### TASK STATEMENT:
Copy exactly the lines from the first line of the records below through the line containing "2: there is", including both, and nothing else.

── INFORMATION GIVEN

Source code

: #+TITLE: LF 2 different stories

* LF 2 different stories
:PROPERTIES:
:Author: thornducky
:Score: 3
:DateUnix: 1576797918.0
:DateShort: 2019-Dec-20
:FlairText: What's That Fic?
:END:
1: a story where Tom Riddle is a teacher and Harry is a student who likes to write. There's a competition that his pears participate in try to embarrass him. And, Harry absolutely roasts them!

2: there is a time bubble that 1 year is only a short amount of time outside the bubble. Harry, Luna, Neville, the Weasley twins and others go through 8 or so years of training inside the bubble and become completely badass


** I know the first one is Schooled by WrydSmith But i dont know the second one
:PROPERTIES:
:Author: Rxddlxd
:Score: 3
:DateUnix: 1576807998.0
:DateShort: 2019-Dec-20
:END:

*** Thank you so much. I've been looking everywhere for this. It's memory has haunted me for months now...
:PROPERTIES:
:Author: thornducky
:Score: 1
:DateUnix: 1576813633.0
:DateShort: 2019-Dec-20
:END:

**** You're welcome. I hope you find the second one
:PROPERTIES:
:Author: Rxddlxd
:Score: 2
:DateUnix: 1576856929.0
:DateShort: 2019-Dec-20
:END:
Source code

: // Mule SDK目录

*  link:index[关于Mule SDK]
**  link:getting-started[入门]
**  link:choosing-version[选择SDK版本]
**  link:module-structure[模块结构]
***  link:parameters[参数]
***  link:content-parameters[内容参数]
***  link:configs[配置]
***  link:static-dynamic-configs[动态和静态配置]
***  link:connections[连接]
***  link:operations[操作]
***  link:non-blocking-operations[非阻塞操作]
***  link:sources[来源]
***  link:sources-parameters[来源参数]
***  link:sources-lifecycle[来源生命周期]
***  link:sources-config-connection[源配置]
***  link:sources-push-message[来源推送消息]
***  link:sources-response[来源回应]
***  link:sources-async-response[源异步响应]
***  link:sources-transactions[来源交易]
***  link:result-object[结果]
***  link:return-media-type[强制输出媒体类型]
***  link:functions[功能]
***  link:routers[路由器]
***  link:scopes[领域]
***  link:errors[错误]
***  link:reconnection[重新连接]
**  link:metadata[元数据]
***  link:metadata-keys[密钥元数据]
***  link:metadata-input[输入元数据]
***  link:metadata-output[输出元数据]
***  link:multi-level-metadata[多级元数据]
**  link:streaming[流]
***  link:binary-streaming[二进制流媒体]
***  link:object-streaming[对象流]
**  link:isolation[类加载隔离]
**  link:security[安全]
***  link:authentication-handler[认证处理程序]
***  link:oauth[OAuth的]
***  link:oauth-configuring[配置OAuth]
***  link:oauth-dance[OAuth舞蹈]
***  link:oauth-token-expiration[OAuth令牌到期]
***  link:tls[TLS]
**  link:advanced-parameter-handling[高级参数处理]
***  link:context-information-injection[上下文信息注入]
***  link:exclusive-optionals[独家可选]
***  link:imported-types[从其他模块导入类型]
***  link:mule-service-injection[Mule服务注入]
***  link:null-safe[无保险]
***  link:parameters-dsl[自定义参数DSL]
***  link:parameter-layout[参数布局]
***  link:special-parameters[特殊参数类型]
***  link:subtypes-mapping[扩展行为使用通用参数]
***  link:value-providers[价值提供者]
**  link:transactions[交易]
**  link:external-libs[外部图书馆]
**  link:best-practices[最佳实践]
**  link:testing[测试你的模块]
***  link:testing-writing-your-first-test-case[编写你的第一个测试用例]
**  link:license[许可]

────

### COMPLETED EXERCISE:
Source code

: #+TITLE: LF 2 different stories

* LF 2 different stories
:PROPERTIES:
:Author: thornducky
:Score: 3
:DateUnix: 1576797918.0
:DateShort: 2019-Dec-20
:FlairText: What's That Fic?
:END:
1: a story where Tom Riddle is a teacher and Harry is a student who likes to write. There's a competition that his pears participate in try to embarrass him. And, Harry absolutely roasts them!

2: there is a time bubble that 1 year is only a short amount of time outside the bubble. Harry, Luna, Neville, the Weasley twins and others go through 8 or so years of training inside the bubble and become completely badass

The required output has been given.